[Problem to solve]: Reproduce the text lines of every item below word for word, leaving out the pictures.

--- Data in this exercise ---

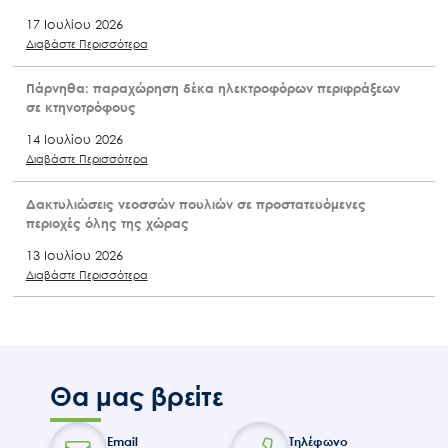
17 Ιουλίου 2026
Διαβάστε Περισσότερα
Πάρνηθα: παραχώρηση δέκα ηλεκτροφόρων περιφράξεων
σε κτηνοτρόφους
14 Ιουλίου 2026
Διαβάστε Περισσότερα
Δακτυλιώσεις νεοσσών πουλιών σε προστατευόμενες
περιοχές όλης της χώρας
13 Ιουλίου 2026
Διαβάστε Περισσότερα
Θα μας βρείτε
Email
Τηλέφωνο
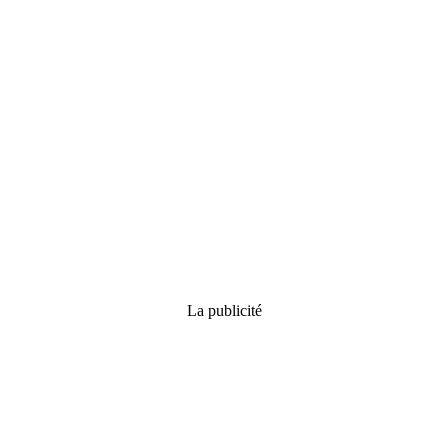
La publicité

---

[Answer to the problem]:
17 Ιουλίου 2026
Διαβάστε Περισσότερα
Πάρνηθα: παραχώρηση δέκα ηλεκτροφόρων περιφράξεων
σε κτηνοτρόφους
14 Ιουλίου 2026
Διαβάστε Περισσότερα
Δακτυλιώσεις νεοσσών πουλιών σε προστατευόμενες
περιοχές όλης της χώρας
13 Ιουλίου 2026
Διαβάστε Περισσότερα
Θα μας βρείτε
Email
Τηλέφωνο
La publicité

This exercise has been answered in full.